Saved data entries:
########################################
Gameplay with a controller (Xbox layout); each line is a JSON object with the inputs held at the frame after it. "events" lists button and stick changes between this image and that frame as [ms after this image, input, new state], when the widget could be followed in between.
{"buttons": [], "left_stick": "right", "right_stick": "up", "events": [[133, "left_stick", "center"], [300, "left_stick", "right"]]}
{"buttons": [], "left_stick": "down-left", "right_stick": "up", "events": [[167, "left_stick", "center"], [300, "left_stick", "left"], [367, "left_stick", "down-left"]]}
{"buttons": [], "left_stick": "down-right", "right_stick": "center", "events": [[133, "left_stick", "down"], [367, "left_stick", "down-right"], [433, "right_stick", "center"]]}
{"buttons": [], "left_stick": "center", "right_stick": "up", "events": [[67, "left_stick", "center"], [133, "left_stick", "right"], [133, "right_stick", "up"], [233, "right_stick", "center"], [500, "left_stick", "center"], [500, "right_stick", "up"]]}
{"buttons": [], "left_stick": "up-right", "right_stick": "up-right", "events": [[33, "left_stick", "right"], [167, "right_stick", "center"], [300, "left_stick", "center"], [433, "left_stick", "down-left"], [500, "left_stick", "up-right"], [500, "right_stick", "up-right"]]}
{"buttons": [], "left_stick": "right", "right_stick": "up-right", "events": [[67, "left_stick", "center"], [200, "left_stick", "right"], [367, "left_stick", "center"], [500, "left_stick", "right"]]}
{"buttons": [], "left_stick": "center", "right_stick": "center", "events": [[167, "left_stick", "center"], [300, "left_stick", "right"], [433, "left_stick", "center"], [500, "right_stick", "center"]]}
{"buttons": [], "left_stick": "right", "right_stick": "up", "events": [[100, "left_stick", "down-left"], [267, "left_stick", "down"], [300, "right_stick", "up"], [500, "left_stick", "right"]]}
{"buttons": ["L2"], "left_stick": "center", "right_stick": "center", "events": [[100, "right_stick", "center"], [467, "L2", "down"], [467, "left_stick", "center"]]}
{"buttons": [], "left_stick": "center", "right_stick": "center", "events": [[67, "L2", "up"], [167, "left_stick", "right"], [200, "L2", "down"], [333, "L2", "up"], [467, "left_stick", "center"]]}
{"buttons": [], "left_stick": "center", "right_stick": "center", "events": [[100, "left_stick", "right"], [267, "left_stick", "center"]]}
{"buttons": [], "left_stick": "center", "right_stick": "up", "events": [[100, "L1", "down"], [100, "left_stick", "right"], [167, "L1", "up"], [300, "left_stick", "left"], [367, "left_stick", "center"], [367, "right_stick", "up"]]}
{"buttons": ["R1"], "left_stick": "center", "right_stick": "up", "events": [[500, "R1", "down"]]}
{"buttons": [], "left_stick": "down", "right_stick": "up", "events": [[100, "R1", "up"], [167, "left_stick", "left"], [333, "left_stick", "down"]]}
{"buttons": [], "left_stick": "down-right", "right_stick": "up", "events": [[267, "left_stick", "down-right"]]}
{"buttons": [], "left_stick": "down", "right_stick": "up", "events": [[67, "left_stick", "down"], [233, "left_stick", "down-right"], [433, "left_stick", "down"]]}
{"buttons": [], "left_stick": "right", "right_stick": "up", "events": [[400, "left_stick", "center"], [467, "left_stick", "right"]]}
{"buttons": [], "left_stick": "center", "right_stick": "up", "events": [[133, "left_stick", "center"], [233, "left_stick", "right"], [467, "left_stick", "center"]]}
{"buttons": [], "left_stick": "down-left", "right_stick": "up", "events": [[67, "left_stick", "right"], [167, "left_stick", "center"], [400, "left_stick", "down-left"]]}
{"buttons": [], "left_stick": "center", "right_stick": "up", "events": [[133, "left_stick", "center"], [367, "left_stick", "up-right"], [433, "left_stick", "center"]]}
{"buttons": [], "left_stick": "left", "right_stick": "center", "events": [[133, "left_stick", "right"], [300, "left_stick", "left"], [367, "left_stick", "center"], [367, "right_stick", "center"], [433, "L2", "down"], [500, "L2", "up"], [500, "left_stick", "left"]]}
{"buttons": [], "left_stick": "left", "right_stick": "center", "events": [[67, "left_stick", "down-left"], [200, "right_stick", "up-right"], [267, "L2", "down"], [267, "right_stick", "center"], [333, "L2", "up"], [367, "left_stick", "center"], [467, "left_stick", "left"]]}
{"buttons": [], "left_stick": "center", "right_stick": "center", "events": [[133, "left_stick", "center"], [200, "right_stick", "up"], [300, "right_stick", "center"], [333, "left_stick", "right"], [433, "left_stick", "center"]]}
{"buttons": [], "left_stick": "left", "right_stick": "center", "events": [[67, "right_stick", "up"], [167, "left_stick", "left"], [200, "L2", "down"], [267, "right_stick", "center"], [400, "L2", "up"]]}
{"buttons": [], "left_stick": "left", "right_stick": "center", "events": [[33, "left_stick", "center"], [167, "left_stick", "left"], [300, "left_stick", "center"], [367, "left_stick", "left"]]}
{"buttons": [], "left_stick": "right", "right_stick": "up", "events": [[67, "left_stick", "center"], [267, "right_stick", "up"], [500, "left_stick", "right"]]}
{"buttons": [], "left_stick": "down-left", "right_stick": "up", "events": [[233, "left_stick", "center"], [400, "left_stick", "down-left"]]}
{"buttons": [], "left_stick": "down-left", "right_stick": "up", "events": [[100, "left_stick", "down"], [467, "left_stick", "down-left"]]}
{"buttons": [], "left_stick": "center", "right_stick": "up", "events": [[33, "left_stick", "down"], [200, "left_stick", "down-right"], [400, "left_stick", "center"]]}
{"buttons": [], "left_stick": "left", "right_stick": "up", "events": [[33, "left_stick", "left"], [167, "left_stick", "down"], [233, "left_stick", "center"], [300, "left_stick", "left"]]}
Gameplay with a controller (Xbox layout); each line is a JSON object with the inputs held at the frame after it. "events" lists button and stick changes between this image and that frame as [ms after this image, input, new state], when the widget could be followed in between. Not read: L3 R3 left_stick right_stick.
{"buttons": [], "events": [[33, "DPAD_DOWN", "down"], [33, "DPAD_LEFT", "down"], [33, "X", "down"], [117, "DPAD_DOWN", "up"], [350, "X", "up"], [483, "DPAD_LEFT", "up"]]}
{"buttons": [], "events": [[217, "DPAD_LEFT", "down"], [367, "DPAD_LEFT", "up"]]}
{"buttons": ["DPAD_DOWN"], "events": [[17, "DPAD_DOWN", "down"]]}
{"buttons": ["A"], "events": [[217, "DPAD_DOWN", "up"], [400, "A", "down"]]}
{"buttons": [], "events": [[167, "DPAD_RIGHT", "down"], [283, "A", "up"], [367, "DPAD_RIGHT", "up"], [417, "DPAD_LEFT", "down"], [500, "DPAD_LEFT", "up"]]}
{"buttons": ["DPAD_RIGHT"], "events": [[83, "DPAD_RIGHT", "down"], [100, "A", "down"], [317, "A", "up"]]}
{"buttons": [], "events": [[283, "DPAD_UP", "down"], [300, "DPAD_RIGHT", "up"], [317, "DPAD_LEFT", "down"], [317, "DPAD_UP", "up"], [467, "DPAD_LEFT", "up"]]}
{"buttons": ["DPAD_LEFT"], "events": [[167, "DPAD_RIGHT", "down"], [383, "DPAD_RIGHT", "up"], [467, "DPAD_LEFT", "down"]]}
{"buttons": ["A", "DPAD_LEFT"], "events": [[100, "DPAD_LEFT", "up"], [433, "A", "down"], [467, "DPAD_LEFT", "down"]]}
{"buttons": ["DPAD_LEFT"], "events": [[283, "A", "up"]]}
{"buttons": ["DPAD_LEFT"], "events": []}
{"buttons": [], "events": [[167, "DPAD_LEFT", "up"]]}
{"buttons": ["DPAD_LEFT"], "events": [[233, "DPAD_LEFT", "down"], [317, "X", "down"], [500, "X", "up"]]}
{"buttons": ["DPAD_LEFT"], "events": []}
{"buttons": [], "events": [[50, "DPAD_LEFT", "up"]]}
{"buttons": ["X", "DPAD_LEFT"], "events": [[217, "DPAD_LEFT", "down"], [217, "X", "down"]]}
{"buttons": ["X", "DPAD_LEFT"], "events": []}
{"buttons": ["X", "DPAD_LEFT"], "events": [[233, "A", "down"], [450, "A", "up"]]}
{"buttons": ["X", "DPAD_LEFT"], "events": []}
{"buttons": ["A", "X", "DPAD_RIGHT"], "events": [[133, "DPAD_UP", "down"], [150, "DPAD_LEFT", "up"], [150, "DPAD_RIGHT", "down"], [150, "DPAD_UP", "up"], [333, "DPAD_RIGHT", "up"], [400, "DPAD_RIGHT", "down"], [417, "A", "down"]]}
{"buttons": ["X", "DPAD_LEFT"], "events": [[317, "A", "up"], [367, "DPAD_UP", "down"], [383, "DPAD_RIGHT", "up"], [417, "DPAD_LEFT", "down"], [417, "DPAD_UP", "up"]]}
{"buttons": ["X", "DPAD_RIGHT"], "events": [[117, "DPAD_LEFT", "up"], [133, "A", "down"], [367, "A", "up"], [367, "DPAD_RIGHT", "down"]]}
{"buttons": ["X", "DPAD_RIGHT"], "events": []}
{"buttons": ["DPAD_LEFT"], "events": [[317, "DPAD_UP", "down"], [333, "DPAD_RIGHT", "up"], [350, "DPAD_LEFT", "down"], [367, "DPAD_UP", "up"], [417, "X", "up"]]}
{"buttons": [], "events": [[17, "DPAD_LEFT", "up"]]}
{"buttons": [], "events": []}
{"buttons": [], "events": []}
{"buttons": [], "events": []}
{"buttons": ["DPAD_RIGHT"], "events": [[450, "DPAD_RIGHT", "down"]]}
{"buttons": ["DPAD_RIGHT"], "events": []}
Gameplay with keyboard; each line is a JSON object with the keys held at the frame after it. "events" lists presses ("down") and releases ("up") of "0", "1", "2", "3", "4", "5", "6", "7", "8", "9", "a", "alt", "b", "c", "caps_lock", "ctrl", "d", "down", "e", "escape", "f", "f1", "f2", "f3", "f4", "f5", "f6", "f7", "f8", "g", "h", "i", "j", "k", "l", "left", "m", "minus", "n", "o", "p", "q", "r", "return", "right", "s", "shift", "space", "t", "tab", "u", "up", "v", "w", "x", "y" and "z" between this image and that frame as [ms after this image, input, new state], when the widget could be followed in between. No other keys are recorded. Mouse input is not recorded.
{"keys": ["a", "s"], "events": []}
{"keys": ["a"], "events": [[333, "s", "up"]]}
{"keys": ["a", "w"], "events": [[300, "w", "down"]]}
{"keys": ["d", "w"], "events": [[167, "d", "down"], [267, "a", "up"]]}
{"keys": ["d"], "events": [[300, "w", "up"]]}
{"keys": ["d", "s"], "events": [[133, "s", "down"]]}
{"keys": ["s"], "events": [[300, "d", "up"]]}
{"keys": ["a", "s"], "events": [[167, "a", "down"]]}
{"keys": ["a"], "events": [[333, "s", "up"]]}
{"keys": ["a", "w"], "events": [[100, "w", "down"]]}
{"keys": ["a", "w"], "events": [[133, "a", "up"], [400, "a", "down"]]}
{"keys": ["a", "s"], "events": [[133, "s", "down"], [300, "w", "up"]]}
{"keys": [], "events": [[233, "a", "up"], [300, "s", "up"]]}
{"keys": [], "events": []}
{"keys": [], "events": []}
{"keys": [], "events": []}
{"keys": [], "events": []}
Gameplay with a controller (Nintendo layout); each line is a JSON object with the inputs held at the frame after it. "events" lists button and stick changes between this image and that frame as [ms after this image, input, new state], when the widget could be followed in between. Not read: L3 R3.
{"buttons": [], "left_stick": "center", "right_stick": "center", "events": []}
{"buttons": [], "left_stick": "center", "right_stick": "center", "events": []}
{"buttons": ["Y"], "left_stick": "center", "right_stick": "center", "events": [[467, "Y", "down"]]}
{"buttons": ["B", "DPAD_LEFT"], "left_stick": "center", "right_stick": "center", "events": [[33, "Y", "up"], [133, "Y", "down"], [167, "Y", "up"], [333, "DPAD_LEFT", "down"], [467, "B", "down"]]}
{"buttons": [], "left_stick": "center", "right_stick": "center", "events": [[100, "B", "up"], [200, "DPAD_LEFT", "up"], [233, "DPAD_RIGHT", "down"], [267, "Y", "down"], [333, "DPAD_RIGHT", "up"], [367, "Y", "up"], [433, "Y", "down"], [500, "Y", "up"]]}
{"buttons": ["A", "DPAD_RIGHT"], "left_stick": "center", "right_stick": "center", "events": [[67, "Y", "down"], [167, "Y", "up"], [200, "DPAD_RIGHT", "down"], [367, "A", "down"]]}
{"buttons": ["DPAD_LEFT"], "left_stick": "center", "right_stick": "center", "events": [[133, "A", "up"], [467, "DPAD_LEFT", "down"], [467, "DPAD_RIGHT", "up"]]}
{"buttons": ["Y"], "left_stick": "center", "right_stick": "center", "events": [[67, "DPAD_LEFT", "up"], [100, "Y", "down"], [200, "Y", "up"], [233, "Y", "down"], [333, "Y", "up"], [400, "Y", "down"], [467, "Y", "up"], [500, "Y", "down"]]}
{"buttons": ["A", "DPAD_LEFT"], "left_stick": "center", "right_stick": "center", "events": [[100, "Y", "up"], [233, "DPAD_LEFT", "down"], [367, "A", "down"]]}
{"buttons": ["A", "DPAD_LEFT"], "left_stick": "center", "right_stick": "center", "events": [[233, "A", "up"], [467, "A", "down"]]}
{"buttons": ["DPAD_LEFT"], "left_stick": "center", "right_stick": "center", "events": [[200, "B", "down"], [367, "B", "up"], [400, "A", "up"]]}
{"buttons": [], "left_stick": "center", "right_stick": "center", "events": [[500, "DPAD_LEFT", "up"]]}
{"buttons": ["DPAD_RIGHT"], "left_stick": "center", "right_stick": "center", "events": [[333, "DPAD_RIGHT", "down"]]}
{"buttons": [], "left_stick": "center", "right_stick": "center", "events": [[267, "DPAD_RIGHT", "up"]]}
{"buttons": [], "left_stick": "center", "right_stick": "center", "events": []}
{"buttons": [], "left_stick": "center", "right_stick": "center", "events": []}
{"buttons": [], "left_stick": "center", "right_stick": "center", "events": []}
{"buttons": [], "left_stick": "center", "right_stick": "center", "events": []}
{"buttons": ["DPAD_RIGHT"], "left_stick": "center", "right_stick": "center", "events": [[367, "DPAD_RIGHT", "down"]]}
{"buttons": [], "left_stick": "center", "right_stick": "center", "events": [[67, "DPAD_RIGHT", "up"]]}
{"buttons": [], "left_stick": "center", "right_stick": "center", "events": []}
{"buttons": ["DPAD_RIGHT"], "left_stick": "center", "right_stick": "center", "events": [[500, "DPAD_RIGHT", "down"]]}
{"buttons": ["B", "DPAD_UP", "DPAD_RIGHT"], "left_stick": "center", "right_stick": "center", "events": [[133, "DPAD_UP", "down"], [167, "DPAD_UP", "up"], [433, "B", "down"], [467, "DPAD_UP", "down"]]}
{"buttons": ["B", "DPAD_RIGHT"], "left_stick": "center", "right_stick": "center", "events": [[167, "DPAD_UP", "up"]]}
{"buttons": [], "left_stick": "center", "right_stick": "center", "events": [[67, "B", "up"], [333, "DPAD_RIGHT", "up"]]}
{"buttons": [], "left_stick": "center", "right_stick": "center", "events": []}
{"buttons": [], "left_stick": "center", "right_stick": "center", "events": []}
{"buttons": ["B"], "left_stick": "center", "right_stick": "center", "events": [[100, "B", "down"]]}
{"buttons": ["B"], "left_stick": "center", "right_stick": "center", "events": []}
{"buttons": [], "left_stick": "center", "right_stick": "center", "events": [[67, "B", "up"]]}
########################################
Exercise aim:
Number of lines above with the word "layout": supply it alone.

Task answer:
3